Nessuno deve lamentarsi della polizia”

Questo ha dichiarato il vice premier turco Bulent Arinc. La polizia dopotutto difende la legittimità del governo democratico e difende la legalità e la credibilità del paese a livello internazionale dall’azione illegale di gruppetti di facinorosi che vogliono solo alimentare le tensioni sociali. Proprio come in Italia, in Grecia, in Germania e in tutti gli stati democratici.

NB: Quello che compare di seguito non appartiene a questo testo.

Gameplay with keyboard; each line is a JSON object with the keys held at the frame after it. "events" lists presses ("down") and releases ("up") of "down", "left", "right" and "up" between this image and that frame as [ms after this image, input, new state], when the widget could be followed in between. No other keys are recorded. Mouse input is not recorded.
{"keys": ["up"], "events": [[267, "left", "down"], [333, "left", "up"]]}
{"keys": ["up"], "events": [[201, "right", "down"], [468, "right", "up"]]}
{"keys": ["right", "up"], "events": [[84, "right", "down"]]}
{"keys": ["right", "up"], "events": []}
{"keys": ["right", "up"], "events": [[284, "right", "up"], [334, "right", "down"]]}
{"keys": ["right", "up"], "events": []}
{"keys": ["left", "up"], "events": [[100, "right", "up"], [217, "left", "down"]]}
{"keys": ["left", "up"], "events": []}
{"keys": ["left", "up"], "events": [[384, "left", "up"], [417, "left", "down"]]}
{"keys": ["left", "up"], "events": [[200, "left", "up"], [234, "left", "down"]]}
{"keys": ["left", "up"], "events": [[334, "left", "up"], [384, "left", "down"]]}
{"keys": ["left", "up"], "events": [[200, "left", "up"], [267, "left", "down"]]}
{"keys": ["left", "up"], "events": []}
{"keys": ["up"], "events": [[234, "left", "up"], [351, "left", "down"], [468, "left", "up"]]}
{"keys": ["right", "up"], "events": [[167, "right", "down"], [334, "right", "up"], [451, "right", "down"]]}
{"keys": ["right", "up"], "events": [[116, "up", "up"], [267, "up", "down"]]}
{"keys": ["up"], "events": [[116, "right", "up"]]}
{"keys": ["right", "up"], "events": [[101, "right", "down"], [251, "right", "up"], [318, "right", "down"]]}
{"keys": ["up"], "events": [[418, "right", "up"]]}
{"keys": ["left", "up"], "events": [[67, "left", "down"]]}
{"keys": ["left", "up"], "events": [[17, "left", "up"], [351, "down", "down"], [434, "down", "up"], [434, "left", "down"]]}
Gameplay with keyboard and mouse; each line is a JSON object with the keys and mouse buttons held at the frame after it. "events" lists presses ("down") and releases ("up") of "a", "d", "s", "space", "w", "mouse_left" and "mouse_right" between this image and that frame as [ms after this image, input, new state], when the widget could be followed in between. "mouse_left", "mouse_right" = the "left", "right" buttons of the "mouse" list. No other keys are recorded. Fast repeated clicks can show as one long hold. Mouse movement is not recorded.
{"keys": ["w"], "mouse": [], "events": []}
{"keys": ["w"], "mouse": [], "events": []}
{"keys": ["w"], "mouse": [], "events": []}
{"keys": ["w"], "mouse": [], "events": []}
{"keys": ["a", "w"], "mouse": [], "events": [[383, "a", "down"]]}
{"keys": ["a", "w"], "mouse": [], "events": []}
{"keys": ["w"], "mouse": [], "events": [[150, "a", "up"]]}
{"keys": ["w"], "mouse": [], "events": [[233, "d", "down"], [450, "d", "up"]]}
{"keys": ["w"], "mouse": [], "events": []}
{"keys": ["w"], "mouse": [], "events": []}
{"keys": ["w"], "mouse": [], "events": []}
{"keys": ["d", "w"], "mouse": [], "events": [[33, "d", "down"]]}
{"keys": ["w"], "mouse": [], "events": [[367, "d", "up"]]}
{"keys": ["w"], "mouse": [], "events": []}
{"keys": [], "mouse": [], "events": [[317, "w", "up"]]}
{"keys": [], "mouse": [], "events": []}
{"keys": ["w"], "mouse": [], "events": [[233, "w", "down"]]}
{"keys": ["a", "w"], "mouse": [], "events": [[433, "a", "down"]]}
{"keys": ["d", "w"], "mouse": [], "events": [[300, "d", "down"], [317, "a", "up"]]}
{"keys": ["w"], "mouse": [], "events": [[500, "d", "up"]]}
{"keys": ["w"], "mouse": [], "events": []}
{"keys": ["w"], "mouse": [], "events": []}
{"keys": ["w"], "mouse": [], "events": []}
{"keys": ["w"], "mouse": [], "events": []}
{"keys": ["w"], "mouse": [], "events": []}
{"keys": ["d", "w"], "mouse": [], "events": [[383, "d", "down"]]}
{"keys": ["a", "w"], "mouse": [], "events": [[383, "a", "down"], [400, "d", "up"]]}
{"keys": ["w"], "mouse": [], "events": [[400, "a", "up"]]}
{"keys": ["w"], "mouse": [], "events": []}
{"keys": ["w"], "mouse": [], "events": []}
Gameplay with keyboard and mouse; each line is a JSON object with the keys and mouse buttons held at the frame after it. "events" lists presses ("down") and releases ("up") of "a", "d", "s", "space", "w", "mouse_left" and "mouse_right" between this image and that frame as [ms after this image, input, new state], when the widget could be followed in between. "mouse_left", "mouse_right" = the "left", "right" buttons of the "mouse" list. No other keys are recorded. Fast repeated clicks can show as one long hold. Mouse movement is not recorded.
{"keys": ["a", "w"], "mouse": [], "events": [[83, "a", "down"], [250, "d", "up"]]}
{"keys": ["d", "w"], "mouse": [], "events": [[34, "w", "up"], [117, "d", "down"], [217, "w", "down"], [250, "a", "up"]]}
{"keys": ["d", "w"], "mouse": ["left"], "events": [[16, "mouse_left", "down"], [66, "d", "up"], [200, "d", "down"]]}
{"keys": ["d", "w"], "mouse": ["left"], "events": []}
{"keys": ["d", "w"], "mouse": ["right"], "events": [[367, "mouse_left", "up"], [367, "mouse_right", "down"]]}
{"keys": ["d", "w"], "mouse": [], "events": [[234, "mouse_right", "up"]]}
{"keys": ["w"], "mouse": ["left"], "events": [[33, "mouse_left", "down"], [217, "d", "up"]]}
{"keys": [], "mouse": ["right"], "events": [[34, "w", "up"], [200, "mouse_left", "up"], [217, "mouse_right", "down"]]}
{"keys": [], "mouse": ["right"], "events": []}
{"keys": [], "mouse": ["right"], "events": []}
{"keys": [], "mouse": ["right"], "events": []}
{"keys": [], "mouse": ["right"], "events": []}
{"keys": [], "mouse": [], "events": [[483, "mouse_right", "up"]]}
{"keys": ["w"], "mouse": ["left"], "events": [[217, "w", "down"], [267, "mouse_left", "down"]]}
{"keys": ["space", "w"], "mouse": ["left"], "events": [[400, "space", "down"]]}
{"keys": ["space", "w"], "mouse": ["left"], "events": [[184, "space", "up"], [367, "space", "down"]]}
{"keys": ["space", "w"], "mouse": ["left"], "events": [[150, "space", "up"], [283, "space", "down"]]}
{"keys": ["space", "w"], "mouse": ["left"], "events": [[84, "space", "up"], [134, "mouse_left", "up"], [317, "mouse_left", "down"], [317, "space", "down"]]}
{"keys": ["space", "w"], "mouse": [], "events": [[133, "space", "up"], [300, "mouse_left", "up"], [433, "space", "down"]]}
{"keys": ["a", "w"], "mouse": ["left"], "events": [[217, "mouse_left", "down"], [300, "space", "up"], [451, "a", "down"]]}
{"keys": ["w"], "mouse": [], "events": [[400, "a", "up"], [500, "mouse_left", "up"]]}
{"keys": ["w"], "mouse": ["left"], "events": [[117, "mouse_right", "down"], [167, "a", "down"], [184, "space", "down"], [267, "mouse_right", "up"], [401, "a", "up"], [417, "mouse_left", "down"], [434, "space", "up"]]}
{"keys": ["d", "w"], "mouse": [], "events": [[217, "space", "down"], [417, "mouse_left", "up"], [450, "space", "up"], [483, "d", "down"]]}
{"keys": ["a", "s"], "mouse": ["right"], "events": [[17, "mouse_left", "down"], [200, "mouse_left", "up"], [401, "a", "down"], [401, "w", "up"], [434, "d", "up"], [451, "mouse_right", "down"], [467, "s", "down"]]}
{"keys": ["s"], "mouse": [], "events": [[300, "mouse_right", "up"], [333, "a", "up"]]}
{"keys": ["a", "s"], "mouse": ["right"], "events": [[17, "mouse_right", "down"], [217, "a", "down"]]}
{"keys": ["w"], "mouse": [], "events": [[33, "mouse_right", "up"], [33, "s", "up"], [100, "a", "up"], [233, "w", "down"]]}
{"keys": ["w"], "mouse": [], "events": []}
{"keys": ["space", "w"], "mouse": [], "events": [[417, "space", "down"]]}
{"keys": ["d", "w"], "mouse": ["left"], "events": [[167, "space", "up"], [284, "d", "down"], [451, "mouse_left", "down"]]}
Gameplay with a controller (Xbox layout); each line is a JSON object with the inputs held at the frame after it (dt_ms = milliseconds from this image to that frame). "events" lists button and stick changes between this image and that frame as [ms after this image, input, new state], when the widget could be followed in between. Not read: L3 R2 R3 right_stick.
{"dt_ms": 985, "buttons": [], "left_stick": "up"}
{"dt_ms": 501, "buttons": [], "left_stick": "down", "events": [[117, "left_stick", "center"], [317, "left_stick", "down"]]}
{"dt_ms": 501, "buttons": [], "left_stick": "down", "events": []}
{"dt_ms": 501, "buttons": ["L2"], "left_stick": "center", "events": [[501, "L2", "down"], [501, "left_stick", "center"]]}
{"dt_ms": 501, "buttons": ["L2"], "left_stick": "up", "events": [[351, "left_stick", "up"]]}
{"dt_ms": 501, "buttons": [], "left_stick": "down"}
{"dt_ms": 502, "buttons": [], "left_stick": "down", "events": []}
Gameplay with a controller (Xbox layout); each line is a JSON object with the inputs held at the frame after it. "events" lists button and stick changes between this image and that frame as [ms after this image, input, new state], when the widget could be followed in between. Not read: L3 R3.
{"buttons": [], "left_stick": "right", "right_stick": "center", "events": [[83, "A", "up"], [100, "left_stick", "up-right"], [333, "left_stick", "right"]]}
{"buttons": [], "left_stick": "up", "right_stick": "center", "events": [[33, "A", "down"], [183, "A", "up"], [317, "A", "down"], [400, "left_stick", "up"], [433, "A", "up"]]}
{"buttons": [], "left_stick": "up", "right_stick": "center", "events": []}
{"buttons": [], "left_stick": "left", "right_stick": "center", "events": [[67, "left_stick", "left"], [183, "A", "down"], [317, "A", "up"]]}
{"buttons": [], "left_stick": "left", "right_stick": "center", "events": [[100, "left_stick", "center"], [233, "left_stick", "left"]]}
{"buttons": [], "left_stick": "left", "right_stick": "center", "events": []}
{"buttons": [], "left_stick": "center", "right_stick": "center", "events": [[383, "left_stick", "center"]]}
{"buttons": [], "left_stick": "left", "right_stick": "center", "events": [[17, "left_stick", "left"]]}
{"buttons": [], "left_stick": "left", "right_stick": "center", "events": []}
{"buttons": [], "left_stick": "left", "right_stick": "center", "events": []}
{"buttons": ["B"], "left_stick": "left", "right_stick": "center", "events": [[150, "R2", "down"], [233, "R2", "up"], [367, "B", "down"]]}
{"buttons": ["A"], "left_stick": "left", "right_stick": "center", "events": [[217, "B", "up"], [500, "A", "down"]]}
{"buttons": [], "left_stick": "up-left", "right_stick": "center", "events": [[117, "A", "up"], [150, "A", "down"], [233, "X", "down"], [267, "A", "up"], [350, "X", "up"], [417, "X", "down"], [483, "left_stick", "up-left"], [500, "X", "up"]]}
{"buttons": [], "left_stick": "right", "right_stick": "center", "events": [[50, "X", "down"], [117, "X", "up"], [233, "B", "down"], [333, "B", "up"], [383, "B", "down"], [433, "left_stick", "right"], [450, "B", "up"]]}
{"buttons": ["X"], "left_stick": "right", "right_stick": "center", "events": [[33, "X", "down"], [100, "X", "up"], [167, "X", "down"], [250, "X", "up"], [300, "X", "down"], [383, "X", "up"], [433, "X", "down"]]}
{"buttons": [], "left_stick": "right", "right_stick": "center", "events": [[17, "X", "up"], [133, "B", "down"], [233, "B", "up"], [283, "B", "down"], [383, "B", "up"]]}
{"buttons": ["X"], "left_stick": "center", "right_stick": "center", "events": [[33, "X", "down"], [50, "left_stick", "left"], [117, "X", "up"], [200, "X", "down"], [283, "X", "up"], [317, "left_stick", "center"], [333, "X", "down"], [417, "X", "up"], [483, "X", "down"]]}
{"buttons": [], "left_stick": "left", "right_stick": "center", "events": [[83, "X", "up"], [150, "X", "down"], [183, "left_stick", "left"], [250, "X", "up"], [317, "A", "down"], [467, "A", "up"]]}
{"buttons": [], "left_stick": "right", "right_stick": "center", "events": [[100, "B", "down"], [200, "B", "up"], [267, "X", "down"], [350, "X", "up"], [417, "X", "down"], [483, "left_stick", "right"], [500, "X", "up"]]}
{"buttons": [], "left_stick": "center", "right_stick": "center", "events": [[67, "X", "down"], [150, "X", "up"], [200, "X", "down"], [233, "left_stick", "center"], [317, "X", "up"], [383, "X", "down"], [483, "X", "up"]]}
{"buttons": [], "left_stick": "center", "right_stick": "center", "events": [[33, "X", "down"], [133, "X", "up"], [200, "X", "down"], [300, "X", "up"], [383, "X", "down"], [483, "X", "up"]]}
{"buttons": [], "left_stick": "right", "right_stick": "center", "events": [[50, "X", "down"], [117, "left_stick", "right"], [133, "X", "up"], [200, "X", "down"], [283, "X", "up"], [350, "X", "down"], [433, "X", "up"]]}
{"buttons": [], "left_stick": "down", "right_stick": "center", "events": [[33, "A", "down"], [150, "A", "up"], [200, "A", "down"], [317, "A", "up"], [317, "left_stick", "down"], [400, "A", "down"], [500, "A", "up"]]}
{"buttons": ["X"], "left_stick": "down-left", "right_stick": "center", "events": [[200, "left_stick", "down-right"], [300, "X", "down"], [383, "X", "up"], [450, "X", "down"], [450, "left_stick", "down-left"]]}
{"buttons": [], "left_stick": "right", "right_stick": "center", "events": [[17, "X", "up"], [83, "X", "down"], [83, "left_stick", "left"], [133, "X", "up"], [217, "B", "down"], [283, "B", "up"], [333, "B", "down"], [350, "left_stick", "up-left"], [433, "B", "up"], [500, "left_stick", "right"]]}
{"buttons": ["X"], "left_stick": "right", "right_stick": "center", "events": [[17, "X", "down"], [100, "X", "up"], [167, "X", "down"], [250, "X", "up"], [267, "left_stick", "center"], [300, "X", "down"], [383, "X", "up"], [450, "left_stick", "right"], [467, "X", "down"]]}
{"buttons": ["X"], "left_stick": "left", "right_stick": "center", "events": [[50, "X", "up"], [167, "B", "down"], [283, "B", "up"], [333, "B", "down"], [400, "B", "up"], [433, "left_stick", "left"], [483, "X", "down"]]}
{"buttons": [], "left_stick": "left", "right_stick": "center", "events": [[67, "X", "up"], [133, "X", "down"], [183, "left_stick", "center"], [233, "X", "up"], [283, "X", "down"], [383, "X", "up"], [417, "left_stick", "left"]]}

I media che in Italia ci mostrano le violenze della polizia a Taksim e che criticano il pugno di ferro del governo turco, non smettono mai di ricordarci i gravi effetti della rivolta sull’economia turca e di mostrarci come chi manifesta non abbia nessuna possibilità contro l’agguerrita polizia e sia, in ogni caso, destinato alla sconfitta. Anche questa è propaganda. Ma chi lotta in Turchia non si sta “lamentando”, non è semplicemente vittima della brutalità, è in rivolta contro lo stato terrorista e la devastazione capitalista. In Turchia lo stato si dibatte cercando di soffocare ogni fuoco di rivolta, mentre un ampio movimento da settimane lotta per la libertà.

 

Ora il governo AKP ha un piede nella fossa, o meglio nella buca di Gezi Park. Per i sondaggi il partito di Erdoğan sta perdendo molti consensi, la protesta non sembra ancora destinata a spegnersi in breve tempo e finora le mosse del governo non hanno fatto altro che alimentarla.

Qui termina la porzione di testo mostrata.